Starship Mine by Peter Cawdron

Starship Mine by Peter Cawdron

Author:Peter Cawdron [Cawdron, Peter]
Language: eng
Format: epub
Tags: N13
Published: 2016-03-12T05:00:00+00:00


Casey

“—still largely considered by the government as a con perpetrated on a gullible public. Conspiracy theories abound as to who could have orchestrated a planetary-wide hoax, but most scientists maintain The Dream was nothing more than a glitch in the system, a natural electromagnetic phenomenon that induced a common sensation in our minds while we were sleeping—at the point we were most susceptible to suggestion.”

I’m groggy. The voices I’m hearing are high-pitched, coming from a small speaker rather than someone talking in the room. I open my eyes, but my sight is a blur.

“Sort of like releasing laughing gas at a party,” a woman says.

A man says, “If I didn’t know better, I’d say one of the villains from Batman was behind all this.”

“You mean the Joker?”

“Well, the joke’s on us.”

I’m lying on a hospital bed with a thin sheet draped over me. I try to move, but I can’t—not easily. My motion is coarse and ungainly. I feel stiff. The muscles in my back ache, while my head is pounding. Blood throbs behind my eyes, pulsating inside my skull.

One blink leads to another. Each blink lasts progressively longer, cloaking me in darkness.

“Jay,” a familiar voice calls out. “JAY!”

“Case—” I whisper, trying to respond to him by name, but I can’t speak. My mouth is dry. My tongue is swollen. Something’s stuck to my face—a tube feeding up my nose and down the back of my throat. I try to sit up, but another blink arrives and darkness descends.

I’m not sure how long I sleep, but when I wake, it’s night. There’s a chill in the air, coming from a vent directly over my bed. Someone’s covered me with a blanket, keeping me warm. My head rests on a pillow. Although my sight’s fuzzy, I’m staring out a window. Slowly, my eyes start to focus.

Rain lashes the glass, coming in waves. This isn’t the soft, soothing rain I woke to this morning. This morning? Is it still Saturday? The trees outside sway, rocking with the surge of the storm. Lightning illuminates the night, racing through the clouds before disappearing from view. I’m not sure how many seconds pass until the thunder rolls around me, but the heart of the storm is miles away.
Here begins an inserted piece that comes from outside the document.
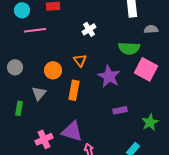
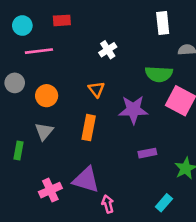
gray circle: (15, 67) -> (15, 83), moved
orange circle: (53, 70) -> (47, 96), moved
purple star: (109, 76) -> (133, 110), turned -30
Casey is asleep on an armchair beside the window.

“H—” I say, attempting a “Hey,” but not quite making it. Casey doesn’t move. I raise my left arm, reaching for him. My arm moves in a peculiar manner, rising from the shoulder in a stiff motion rather than bending at the elbow and wrist as I expect. It’s as though I have a cast over my shoulder and arm, but there’s nothing beyond a flimsy hospital gown.

My breathing is labored, rasping. A medical mask has been slipped over my face to help me breathe, only it’s askew, sitting partly across the bridge of my nose, missing one corner of my lips. Oxygen hisses softly from a plastic tube feeding into the mask. I try to straighten the mask, but my right arm doesn’t move.